Knock 'em dead: how does one extinguish life on Earth? Let me count the ways

Natural History, May, 2005 by Neil deGrasse Tyson

You want more? Astrophysicists have imagined a nearly endless spectrum of awesome catastrophes. Right now, for instance, the Milky Way Galaxy and the Andromeda Galaxy, a near twin of ours 2.4 million light-years up the road, are Falling toward each other. In about 7 billion years they may collide, causing the cosmic equivalent of a train wreck. Gas clouds would slam into one another; stars would be cast hither and yon.
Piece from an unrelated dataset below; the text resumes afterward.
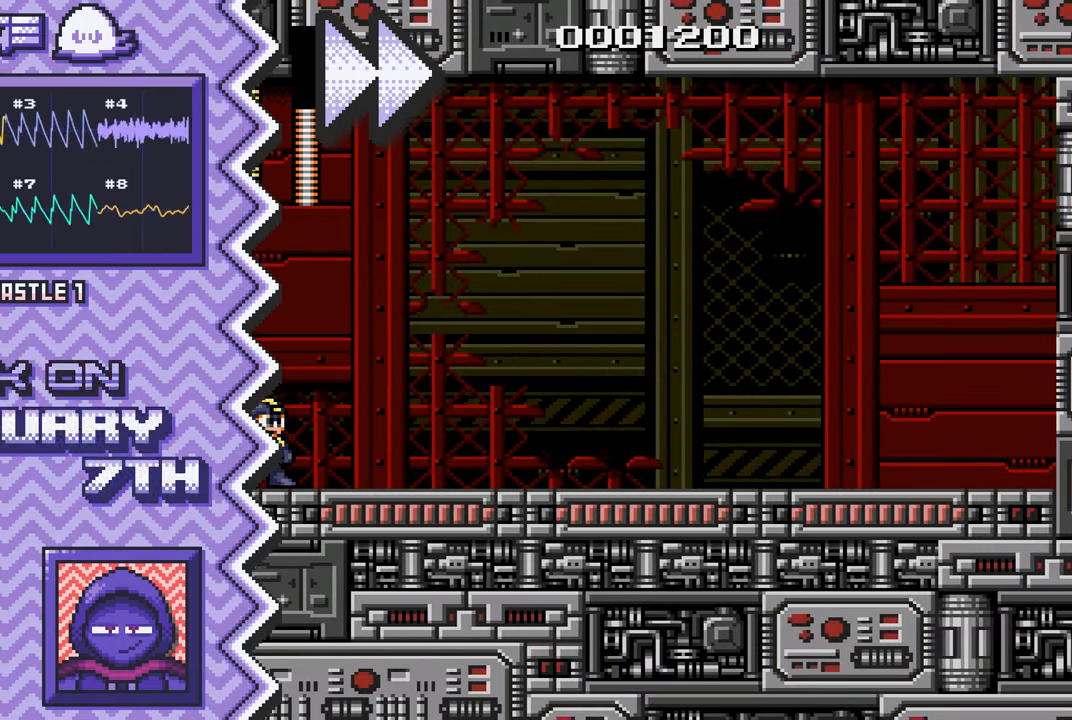
{"buttons": [], "events": [[100, "B", "down"], [217, "B", "up"], [334, "Y", "down"], [450, "Y", "up"]]}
If another star swung close enough to confound our gravitational allegiance to the Sun, our planet could get flung out of the solar system, leaving us homeless in the dark.

That would be bad.

Two billion years before that hap pens, however, the Sun itself will swell up and die of natural causes, engulfing the inner planets--including Earth--and vaporizing all their material contents.

That would be worse.

And if an interloping black hole comes too close to us, it will dine on the entire planet, first crumbling the solid Earth into a rubble pile by virtue of its unstoppable tidal forces. The remains would then be extruded though the fabric of space-time, descending as a long string of atoms through the black hole's event horizon, down to its singularity.

But Earth's geologic record never mentions any early close encounters with a black hole--no crumbling, no eating. And given the number of neighborhood black holes and their rate of formation, I'd say we have more pressing issues of survival before us.

How about getting flied by waves of high-energy electromagnetic radiation and particles, spewed across space by an exploding star?

Most stars die a peaceful death, gently shedding their outer gases into interstellar space. But one in a thousand--the star whose mass is greater than about seven or eight times that of the Sun--dies in a violent, dazzling explosion called a supernova. If we found ourselves within thirty light-years of one of those, a lethal dose of cosmic rays--high-energy particles that shoot across space at almost the speed of light--would come our way.

The first casualties would be ozone molecules. Stratospheric ozone ([O.sub.3]) normally absorbs damaging ultraviolet radiation from the Sun. In so doing, the radiation breaks the ozone molecule apart into oxygen (O) and molecular oxygen ([O.sub.2]). The newly freed oxygen atoms can then join forces with other oxygen molecules, yielding ozone once again. On a normal day, solar ultraviolet rays destroy Earth's ozone at the same rate as the ozone gets replenished. But if there were an overwhelming high-energy assault on our stratosphere, the ozone would be destroyed too fast--leaving us in desperate need of sunblock.

Once the first wave of cosmic rays took out our defensive ozone, the Sun's ultraviolet would sail clear down to Earth's surface, splitting oxygen and nitrogen molecules as it went. For the birds, mammals, and other residents of Earth's surface and airspace, that would be bad news indeed. Free oxygen atoms and free nitrogen atoms would readily combine. One product would be nitrogen dioxide, a component of smog--which would darken the atmosphere and cause the temperature to plummet. A new ice age might dawn even as the ultraviolet rays slowly sterilized Earth's surface.